Having been in and around mobile since 1997 — there was mobile messaging and early WAP or mobile Web back then — 2012 really struck me as a monumental year.
Smartphones are no longer in their infancy—they are powerful computers in our pockets and purses. The consumer adoption has been dramatic across many demographic segments, not just the early adopters.
With that in mind, 2013 promises to be even bigger, and there are many trends we’re anticipating as continued adoption, both by consumers and at the enterprise level, progresses.
Continued and increasing fragmentation:
The fragmentation of operating systems, devices and browsers continues. Apple and iOS used to be consistent, but now versions come more frequently, new sizes like the iPad mini add complexity to creating optimal experiences across devices and new feature integration means constant running by developers to stay ahead of the game.
Android manufacturers each have their own flavor of the operating system and create device nuances to differentiate from competitors, which is great for consumers, but makes the backend challenging.
T there’s HTML5, thought to be a panacea as a browser-based solution, but still no standards are in place, so, as Facebook realized, it’s not the be all end all.
Bottom line: Apps are still ahead in 2013 and developers have their work cut out.
More adoption on the enterprise front:
Clearly, Blackberry is no longer the winner for business. Android and iOS have become entrenched in many organizations. IT groups are supporting BYOD (bring your own device), which provides great opportunities for businesses to increase productivity and save costs. Mobile and tablets are now seen as tools for efficiency, digitalization of documents (think sales materials, training, etc.) and more. This goes for both F1000 and SMBs.
Bottom Line: The accessibility and proliferation of mobile by consumers has driven the message home for the enterprise as well.

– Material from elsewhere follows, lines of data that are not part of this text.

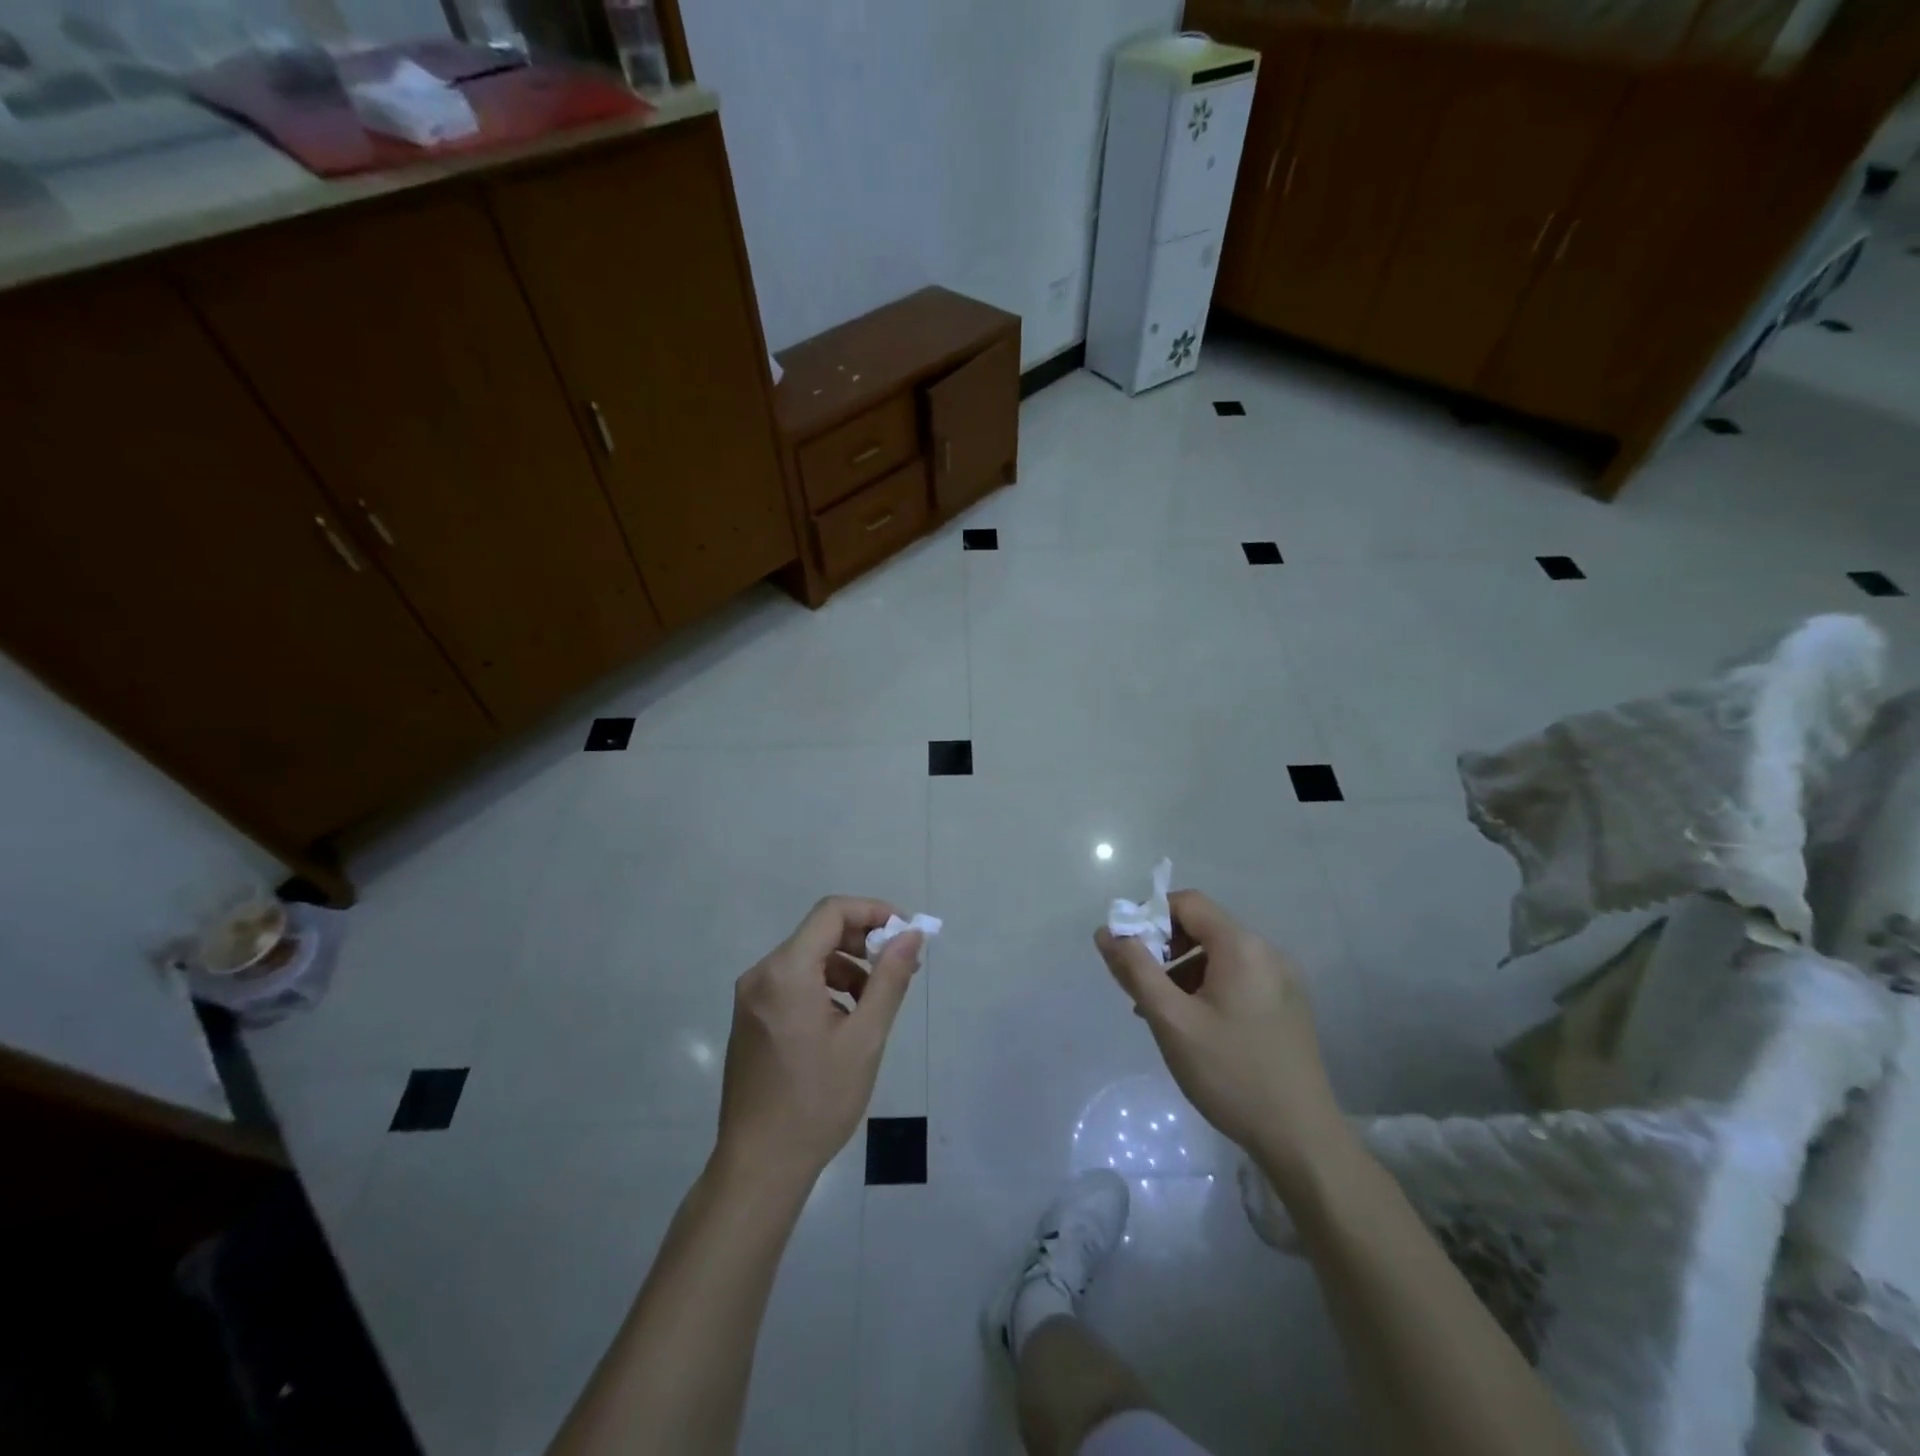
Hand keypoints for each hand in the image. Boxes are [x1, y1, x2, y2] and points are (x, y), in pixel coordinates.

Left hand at [715, 897, 923, 1189]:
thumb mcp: (865, 1038)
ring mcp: (751, 997)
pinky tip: (845, 1020)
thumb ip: (890, 979)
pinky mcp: (750, 1017)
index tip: (906, 934)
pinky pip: (793, 982)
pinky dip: (825, 986)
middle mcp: (761, 974)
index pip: (832, 912)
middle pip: (819, 932)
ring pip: (808, 958)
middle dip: (864, 941)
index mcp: (786, 971)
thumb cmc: (817, 1101)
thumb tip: (910, 935)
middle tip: (900, 968)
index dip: (873, 912)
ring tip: (876, 1002)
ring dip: (847, 967)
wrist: (760, 1166)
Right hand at [1094, 889, 1345, 1184]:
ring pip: (1219, 956)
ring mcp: (1282, 981)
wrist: (1301, 1139)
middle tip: (1139, 986)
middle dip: (1164, 948)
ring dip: (1183, 971)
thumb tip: (1106, 932)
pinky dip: (1207, 988)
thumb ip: (1135, 970)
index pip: (1187, 903)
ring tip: (1160, 1012)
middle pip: (1203, 928)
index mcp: (1242, 946)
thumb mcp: (1172, 1021)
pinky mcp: (1287, 1007)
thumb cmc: (1231, 1074)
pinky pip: (1237, 979)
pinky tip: (1192, 1026)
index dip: (1150, 916)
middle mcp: (1267, 952)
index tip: (1126, 951)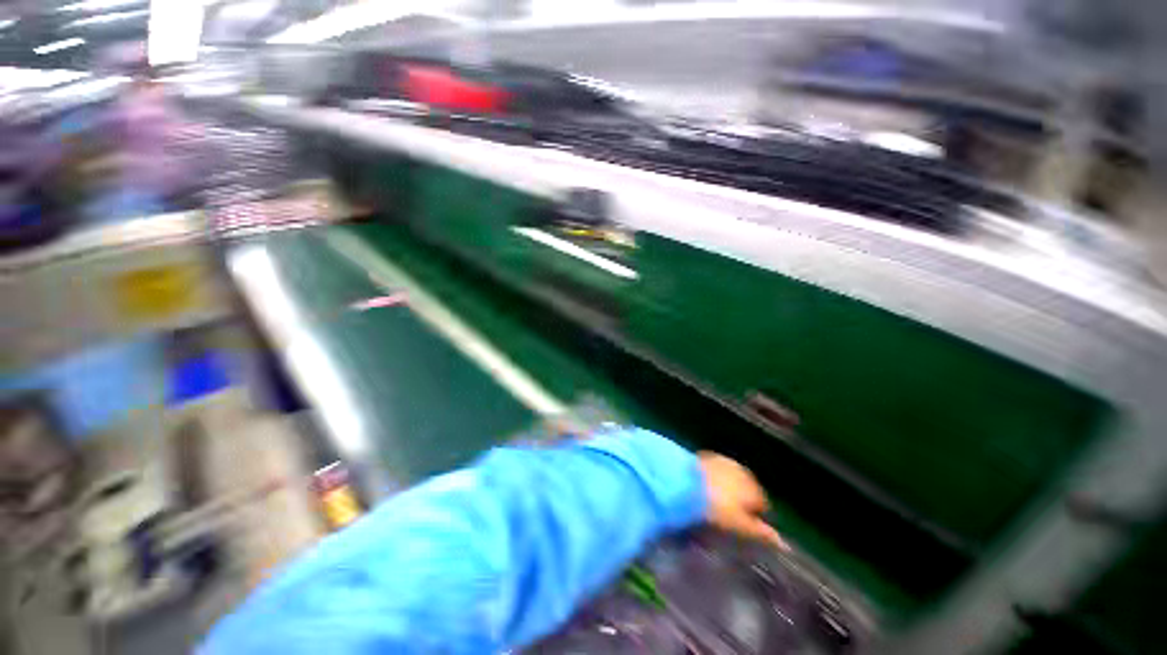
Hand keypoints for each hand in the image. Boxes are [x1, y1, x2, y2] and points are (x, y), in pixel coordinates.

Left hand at [698, 452, 787, 549]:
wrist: (686, 482)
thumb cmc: (718, 509)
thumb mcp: (741, 527)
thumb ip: (763, 534)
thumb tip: (783, 544)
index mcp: (755, 488)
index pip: (762, 506)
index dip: (752, 520)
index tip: (739, 529)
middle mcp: (742, 471)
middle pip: (745, 490)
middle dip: (738, 502)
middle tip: (723, 517)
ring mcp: (722, 461)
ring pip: (729, 479)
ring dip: (723, 489)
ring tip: (709, 503)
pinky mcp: (704, 456)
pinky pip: (712, 472)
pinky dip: (709, 480)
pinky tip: (699, 489)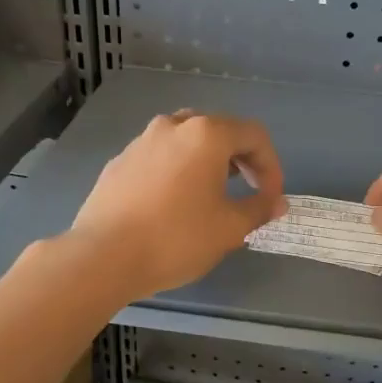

Mobile shopping and mobile payments will continue to increase dramatically:
Signs were clear throughout the year and the holiday season has cemented mobile’s impact on retail and shopping. Consumers are using mobile as tools for discovery, price comparison and LBS to drive to local businesses. Smart retailers are staying ahead of the game by offering shoppers tools for better experiences, deals and to create loyalty. They are also deploying mobile devices to sales associates as a means to seal the deal, through highlighting products, upselling and easily accessing inventory.
Bottom line: Mobile is now integral to both the buying and selling process. Mobile payments are also starting. and we’ll see more of this in 2013.
Increasing adoption of augmented reality:
Augmented reality is still an interesting story to tell from the marketing end. Brands can get more creative as the technology improves. Consumers now have the awareness they can use their phones to unlock information and entertainment via AR. That said, it’s still not very widespread, so we’ll see what happens.
Bottom line: Augmented reality will have another year of experimentation. We’ll see more creativity and more adoption as consumer knowledge and easier access spreads.
As we saw this year, mobile is becoming more a part of the fabric of our daily lives and this will continue in 2013 for consumers and business. It’s an exciting and ever-changing time for the industry. Mobile will continue to gain momentum and prove its efficacy for marketers.